--- Reading text Enclosed Below ---

Long-term mortgages rates dipped this week as weak home-builder optimism and lower housing starts took pressure off inflation, Freddie Mac and Bankrate.com reported today.
In Freddie Mac’s survey, the 30-year fixed-rate mortgage sank to an average 6.69 percent from 6.74 percent last week, while the 15-year fixed-rate mortgage declined to 6.37 percent from 6.43 percent. Points, which are fees lenders charge for loan processing expressed as a percent of the loan, averaged 0.5 on the 30- and 15-year loans.
Adjustable-rate mortgages (ARMs) also became slightly more affordable this week, with the five-year Treasury-indexed hybrid ARM falling to 6.31 percent from 6.37 percent and the one-year ARM down from 5.75 percent to 5.66 percent. Points on these loans averaged 0.6 and 0.7, respectively.
“Mortgage rates eased this week due to market concerns that the housing market will be a longer drag on the economy,” Frank Nothaft, Freddie Mac vice president and chief economist, said in a prepared statement. “May’s housing starts fell for the first time in four months, while home-builder optimism in June fell to a 16-year low.
“Thus far this year, the housing sector directly shaved 0.8 percentage points off real economic growth in the first quarter, compared to the 1.2 percentage points it lopped off growth in the second half of 2006.”
In Bankrate.com’s survey, mortgage rates broke a seven-week streak of increases, with the average 30-year fixed mortgage rate falling back to 6.76 percent, and discount and origination points averaged 0.27.

--- End of Enclosed Reading text ---

List of tasks »
**a.** Please rewrite the mortgage-rate article starting with "Long-term mortgages rates" and going on through "and 15-year loans.", putting "fixed-rate loan" wherever "fixed-rate mortgage" appears.
**b.** Answer these questions from the mortgage-rate article:
(i) To what average rate did the one-year ARM fall this week?
(ii) To what level did home-builder optimism fall in June?
(iii) How long was the streak of increases that rates broke in Bankrate.com's survey?

--- Supplied information Enclosed Below ---

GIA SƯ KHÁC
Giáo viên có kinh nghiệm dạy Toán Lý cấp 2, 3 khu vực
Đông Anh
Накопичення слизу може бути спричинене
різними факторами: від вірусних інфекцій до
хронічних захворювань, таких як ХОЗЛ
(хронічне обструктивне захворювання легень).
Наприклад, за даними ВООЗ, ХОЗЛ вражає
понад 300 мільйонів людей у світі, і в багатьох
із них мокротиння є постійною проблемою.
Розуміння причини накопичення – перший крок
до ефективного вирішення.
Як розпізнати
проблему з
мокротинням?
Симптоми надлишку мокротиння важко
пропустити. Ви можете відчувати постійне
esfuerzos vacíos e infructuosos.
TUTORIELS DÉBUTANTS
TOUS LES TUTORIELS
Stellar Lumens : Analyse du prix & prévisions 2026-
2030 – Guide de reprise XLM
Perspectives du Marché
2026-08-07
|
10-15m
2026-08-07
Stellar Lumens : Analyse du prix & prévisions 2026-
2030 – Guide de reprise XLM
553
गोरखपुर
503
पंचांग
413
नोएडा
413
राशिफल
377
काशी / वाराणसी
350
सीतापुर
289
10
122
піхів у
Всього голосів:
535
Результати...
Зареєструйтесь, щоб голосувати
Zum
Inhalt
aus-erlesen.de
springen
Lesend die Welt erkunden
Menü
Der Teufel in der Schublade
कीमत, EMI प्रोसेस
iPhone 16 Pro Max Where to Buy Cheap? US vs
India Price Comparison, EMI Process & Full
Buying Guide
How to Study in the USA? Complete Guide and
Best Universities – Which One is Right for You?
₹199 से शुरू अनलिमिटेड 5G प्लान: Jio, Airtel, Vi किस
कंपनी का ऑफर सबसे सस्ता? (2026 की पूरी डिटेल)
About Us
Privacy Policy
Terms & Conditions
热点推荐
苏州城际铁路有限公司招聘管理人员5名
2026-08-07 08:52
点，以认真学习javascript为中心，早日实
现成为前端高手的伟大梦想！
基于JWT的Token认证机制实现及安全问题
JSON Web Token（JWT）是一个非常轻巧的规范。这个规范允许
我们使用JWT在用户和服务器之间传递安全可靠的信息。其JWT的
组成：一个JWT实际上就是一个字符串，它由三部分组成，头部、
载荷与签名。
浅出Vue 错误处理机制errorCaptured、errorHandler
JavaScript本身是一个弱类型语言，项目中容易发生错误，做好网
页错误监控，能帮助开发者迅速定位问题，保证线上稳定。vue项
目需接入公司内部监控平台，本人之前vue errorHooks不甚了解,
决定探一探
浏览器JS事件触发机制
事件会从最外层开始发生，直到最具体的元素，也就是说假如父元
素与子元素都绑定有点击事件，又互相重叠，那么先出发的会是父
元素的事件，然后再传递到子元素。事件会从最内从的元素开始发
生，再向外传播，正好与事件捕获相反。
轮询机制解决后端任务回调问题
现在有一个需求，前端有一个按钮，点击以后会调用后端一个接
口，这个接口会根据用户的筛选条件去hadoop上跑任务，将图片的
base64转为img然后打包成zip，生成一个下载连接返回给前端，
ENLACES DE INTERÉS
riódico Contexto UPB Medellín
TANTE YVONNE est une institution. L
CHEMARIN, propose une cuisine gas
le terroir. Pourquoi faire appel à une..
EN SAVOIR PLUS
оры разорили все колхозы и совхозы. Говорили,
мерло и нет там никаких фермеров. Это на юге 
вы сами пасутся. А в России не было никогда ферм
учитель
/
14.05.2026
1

--- End of Enclosed Supplied information ---

Written responses »
**a.**
Long-term mortgages rates dipped this week as weak home-builder optimism and lower housing starts took pressure off inflation, Freddie Mac and Bankrate.com reported today.
In Freddie Mac’s survey, the 30-year fixed-rate loan sank to an average 6.69 percent from 6.74 percent last week, while the 15-year fixed-rate loan declined to 6.37 percent from 6.43 percent. Points, which are fees lenders charge for loan processing expressed as a percent of the loan, averaged 0.5 on the 30- and 15-year loans.

**b.**
(i) 5.66 percent
(ii) A 16-year low
(iii) Seven weeks